Мой папа убил Михоэлса - [26]

Шрифт
Интервал

За несколько дней до Нового года мы перетаскивали Эдины вещи ко мне, провозились допоздна, раскладывали, убирали, так что я свалился без задних ног и не вспомнил, что это наша первая брачная ночь - ночь, а не день и не вечер, как прежде, потому что хоть наша связь давно ни для кого не была секретом, но под одной крышей мы спали впервые. Потом я почувствовал сквозь сон, как что-то нежное и теплое прикоснулось ко мне - раньше я никогда не видел женского ночного платья - и я прижался к ней, даже не просыпаясь, и словно провалился куда-то, и так всю ночь - не спал, а терял сознание...

Утром я вышел на улицу и от свежего воздуха действительно хлопнулся в обморок, правда, скоро пришел в себя.

МОПР

- Майзель! Понимаете, Майзель,- сказал Юрка Багинян.- Сама фамилия за себя говорит!

Я дал ему публичную отповедь (хотя и не назвал по фамилии) и ребята согласились со мной, подходили и спрашивали:

- Кто это сказал?

А Егор Эджубов даже воскликнул:

- Юрка? Вот гад!

Галя Майзель, первая жена пана Профессора (кстати, по паспорту русская), не отличалась ни отзывчивостью, ни сердечностью (в чем я имел возможность позднее убедиться), но я всегда был уверен, что фамилия не может "за себя говорить", и горжусь, что по мере сил отстаивал свои взгляды.

- Ты никогда не слышал слова МОПР? - укорял я на первом курсе Толю Судзана и заставил всех своих сокурсников вступить в эту организацию, но очень скоро понял, что зря старался,- МОПР оказался богадельней, филиалом Красного креста и к эмблеме - решетка с протянутой рукой - никакого отношения не имел.

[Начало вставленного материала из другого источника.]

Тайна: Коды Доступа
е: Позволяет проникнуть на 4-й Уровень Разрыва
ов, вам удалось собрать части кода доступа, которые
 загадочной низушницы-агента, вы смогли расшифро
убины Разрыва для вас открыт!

Активистка показала мне альбом, который запечатлевал раненных советских солдат в тот момент, когда им преподносили конфеты, читали и даже что-то вышивали для них. И я, как ни силился, не мог понять, какое отношение имеют раненые, защищавшие свое государство (даже такое прекрасное и справедливое, как наше), к узникам (которые в моем представлении страдали за свою мужественную борьбу с приспешниками капитала). Допустим, мы не можем послать что-нибудь самим заключенным, тогда следует помогать их семьям, чтобы хотя бы дети не голодали. Раздираемый недоумением, я написал Сталину (в письме я коснулся и других, мучавших меня проблем, как то: почему глушат иностранное радио? Разве не должны мы знать лицо классового врага? Почему советским солдатам запрещены контакты с населением оккупированных стран? Разве могут комсомольцы и коммунисты спокойно отдыхать в казармах, когда вокруг идет идеологический бой? Сам я неоднократно переписывал по-немецки "Интернационал" и в эти листки заворачивал хлеб, который подавал пленным. Немцам, очевидно, так нравился "Интерна-ционал", что они стали при любой возможности приходить и стучать в нашу дверь на улице Саврасова). Ответа на письмо не последовало. Кто-то берег отца. Я не успокоился и написал Суслову. Но с тем же результатом. Через несколько месяцев МОПР упразднили.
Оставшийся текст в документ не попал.